9. The Crozon Peninsula, Brittany
Shaped roughly like a cross jutting into the Atlantic, the Crozon Peninsula is one of the most geologically dramatic pieces of land in France. It sits within the Armorique Regional Nature Park and is surrounded on three sides by open ocean, which gives it a wild, end-of-the-world quality that draws hikers, divers, and anyone who needs a genuine break from urban life.
The peninsula has some of Brittany’s finest beaches, including Plage de la Palue and Plage de Pen Hat, both backed by dunes and accessible via coastal paths. The Pointe de Pen-Hir is a spectacular headland where sheer cliffs drop into the sea and a series of offshore rock stacks called the Tas de Pois rise dramatically from the water.
The town of Crozon itself is modest and functional, but the surrounding landscape more than compensates. The GR34 coastal walking trail passes through the peninsula, offering some of its most rewarding sections here.
The Crozon Peninsula rewards visitors who arrive without a fixed itinerary and simply follow the paths wherever they lead.
10. Cap Ferret and Arcachon Bay
Cap Ferret is one of those places that French people talk about with a particular kind of quiet pride, as though they are slightly worried that too much publicity will ruin it. A narrow peninsula of pine forest and sand separating the Atlantic Ocean from the Arcachon Bay, it has two completely different coastlines within a five-minute walk of each other.
The bay side is calm, shallow, and dotted with oyster farming operations that have been running for generations. The oysters from Arcachon Bay are among the most consumed in France, and the small wooden huts along the waterfront sell them directly to visitors at remarkably straightforward prices.
The ocean side faces the open Atlantic, with wide sandy beaches and consistent waves. Just across the bay from Cap Ferret sits the Dune du Pilat, the tallest sand dune in Europe at over 100 meters high.
The town of Arcachon itself has a Belle Époque quarter called the Ville d’Hiver, built in a pine forest as a health retreat in the 19th century. This bay rewards curiosity at every turn.
11. Côte Vermeille near the Spanish Border
Right where France runs out of land before Spain takes over, the Côte Vermeille makes a strong case for being one of the most underappreciated coastlines in the country. The name translates roughly as the Vermilion Coast, a reference to the reddish schist rock that defines the cliffs and hillsides along this stretch of the Mediterranean.
Collioure is the star of the show, a small harbor town with a 13th-century royal castle, a church whose bell tower was converted from an old lighthouse, and a contemporary art museum.

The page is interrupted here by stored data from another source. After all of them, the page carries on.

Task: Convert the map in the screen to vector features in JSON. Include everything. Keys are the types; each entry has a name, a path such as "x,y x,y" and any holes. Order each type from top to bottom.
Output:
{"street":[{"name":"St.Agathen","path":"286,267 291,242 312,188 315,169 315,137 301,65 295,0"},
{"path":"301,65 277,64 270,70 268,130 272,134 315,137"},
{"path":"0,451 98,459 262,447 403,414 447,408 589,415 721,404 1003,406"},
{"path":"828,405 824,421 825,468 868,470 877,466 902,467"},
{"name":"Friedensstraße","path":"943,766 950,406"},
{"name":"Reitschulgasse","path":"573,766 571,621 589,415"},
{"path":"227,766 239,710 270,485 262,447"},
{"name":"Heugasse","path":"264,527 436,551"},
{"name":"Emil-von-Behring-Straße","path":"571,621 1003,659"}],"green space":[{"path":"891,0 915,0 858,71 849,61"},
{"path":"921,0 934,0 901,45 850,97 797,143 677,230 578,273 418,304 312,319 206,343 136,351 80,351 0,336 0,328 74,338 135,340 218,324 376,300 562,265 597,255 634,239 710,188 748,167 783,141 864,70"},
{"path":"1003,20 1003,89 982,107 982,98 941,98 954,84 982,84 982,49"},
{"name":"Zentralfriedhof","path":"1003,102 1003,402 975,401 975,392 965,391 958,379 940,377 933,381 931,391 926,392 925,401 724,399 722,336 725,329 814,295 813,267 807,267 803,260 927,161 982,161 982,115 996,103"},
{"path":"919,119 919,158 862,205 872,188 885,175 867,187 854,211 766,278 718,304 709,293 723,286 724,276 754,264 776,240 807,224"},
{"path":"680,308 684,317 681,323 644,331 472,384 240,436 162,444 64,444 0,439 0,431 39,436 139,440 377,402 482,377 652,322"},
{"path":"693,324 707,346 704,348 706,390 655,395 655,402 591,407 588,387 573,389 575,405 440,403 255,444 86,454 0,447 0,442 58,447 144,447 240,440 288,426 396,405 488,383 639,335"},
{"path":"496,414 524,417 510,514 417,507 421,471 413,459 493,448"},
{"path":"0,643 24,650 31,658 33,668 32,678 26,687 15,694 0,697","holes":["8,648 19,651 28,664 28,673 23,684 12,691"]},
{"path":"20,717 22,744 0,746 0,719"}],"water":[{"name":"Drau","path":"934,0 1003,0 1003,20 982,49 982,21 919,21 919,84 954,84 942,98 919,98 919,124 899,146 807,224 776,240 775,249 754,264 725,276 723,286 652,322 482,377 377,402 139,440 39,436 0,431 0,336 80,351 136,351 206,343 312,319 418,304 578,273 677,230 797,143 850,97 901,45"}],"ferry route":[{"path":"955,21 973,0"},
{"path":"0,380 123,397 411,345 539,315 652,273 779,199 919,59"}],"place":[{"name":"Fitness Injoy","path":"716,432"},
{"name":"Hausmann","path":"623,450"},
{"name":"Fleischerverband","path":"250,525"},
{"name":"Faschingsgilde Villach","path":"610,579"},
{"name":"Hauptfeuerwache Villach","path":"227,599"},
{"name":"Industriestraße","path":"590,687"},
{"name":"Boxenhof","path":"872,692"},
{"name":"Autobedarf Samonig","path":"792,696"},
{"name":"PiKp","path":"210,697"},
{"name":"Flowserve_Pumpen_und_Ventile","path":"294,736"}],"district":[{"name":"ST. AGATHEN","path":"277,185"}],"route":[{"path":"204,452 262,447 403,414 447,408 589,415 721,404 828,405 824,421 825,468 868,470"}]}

Henri Matisse and André Derain painted here in 1905 and effectively launched the Fauvist movement from this town’s waterfront.
The vineyards of Banyuls and Maury cover the hillsides right down to the sea, making this one of the few places in France where you can walk from a coastal path directly into a working vineyard. Banyuls-sur-Mer has an important marine research station and a public aquarium.
The Côte Vermeille is compact, culturally layered, and deeply connected to both Catalan and French identity.
12. Belle-Île-en-Mer, Brittany
The largest of Brittany’s islands and the largest island in all of western France, Belle-Île-en-Mer has been attracting devoted visitors for centuries. Claude Monet painted here for several weeks in 1886, producing nearly 40 canvases of the wild coastline.
Sarah Bernhardt owned a house on the island and spent her summers here for decades. The island has that effect on people.
Belle-Île is divided into two distinct personalities. The eastern side faces the mainland and has the main town of Le Palais, with its star-shaped Vauban citadel, a marina, and most of the island’s services.
The western coast, known as the Côte Sauvage, is raw Atlantic shoreline with dramatic cliffs, hidden beaches, and sea caves accessible only at low tide.
The island has 90 kilometers of marked walking paths and is small enough to explore by bicycle in a few days. Plage des Grands Sables is the largest beach and is popular with families.
Getting to Belle-Île requires a 45-minute ferry from Quiberon, which is part of what keeps it from becoming overrun. Distance is its best protection.